▸ **Activity list**:
A – In the article on the Manlius protest, copy the part that opens with the words containing "Hundreds of people" and closes with "nearly nine minutes.".
B – Does each statement below agree with the article on the Manlius protest? Answer yes or no for each and quote the article's deciding words.
(i) Abdul-Malak graduated from the Fayetteville-Manlius district in 2019.
(ii) The protest took place at the Swan Pond on June 7.
(iii) Abdul-Malak first encountered a black teacher in middle school.
C – According to the article on the Manlius protest, how old was George Floyd?

▸ **Exercise passage**:
--- --- ---

Students organize Black Lives Matter protest in Manlius
By Ashley M. Casey
Associate Editor
In her 12 years as a student of the Fayetteville-Manlius Central School District, Leila Abdul-Malak never had a black teacher. The 2019 FM grad never even encountered a black teacher until she reached high school. As one of the few black people among her classmates, Abdul-Malak said she felt a lack of representation among the student body, teachers and the greater FM community.
“I have always been marginalized in this community and I’ve always felt left out,” Abdul-Malak told the Eagle Bulletin ahead of a Black Lives Matter protest held June 7 at the Swan Pond in the village of Manlius.
Hundreds of people gathered — wearing face masks and carrying signs — at the Swan Pond to hear FM Students for BLM and their supporters speak about the need for racial justice and police reform. The crowd also marched through the village of Manlius and held a moment of silence for George Floyd, a 46-year-old black man who died May 25 after a Minneapolis police officer knelt on his neck for nearly nine minutes.

--- --- ---

▸ **Material shown**:
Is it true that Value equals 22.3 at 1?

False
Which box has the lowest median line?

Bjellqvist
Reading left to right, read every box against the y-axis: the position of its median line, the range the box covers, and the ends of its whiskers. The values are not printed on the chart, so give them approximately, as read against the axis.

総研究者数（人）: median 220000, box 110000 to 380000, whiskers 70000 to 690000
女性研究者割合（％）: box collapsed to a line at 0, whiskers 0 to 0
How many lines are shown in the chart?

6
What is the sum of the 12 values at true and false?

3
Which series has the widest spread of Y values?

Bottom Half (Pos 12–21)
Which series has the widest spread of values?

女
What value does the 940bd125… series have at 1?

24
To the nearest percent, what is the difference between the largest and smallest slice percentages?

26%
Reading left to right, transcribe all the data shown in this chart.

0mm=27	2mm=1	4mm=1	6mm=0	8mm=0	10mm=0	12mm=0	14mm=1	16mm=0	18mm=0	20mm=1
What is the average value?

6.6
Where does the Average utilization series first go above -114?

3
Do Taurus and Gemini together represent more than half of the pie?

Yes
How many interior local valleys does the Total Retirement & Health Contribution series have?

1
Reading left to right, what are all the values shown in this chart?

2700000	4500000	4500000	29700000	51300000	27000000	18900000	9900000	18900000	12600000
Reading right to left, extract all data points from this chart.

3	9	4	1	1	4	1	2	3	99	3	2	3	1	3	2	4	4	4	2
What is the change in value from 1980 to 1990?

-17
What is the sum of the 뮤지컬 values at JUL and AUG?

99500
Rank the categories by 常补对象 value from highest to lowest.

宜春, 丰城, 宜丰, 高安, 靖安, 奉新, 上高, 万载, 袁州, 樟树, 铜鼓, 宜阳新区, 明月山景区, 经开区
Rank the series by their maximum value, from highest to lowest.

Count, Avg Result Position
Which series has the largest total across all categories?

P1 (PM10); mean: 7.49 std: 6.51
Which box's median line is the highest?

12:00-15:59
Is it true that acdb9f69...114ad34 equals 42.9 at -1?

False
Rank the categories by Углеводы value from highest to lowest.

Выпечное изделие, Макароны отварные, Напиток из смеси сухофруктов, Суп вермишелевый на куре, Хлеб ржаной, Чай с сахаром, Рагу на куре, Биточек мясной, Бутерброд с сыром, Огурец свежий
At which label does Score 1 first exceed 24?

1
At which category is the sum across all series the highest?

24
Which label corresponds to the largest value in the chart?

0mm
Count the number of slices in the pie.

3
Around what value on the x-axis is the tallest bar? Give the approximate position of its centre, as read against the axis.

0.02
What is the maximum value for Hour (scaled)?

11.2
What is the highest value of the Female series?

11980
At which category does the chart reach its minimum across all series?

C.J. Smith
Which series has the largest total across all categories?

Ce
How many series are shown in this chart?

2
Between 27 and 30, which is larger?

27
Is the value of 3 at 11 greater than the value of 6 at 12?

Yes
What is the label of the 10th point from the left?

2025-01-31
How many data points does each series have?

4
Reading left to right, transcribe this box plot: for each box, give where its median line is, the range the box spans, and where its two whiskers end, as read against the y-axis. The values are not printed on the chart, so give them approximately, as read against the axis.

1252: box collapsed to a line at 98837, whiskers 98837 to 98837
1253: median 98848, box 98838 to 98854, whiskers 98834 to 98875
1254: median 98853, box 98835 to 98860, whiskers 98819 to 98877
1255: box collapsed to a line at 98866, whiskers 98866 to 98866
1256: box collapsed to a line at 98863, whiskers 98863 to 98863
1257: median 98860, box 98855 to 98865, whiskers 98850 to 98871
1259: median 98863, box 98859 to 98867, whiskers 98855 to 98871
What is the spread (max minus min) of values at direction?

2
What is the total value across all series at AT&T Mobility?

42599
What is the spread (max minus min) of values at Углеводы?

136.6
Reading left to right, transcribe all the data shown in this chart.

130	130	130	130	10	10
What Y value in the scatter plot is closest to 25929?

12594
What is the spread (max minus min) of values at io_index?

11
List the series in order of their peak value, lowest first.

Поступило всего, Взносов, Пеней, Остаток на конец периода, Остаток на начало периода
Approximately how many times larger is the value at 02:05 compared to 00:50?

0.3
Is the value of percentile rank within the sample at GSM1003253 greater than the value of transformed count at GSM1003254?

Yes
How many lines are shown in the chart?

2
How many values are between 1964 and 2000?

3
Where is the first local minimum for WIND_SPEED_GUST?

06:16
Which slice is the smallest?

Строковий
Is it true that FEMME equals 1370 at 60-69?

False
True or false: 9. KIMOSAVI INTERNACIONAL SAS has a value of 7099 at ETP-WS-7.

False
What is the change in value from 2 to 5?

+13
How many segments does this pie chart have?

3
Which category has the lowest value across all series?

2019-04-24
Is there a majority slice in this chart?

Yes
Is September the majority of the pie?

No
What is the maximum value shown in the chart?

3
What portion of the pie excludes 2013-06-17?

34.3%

--- --- ---

▸ **Answers in order**:
A –
Hundreds of people gathered — wearing face masks and carrying signs — at the Swan Pond to hear FM Students for BLM and their supporters speak about the need for racial justice and police reform. The crowd also marched through the village of Manlius and held a moment of silence for George Floyd, a 46-year-old black man who died May 25 after a Minneapolis police officer knelt on his neck for nearly nine minutes.

B –
(i) Yes: "The 2019 FM grad"
(ii) Yes: "a Black Lives Matter protest held June 7 at the Swan Pond in the village of Manlius"
(iii) No: "never even encountered a black teacher until she reached high school"

C – He was 46 years old.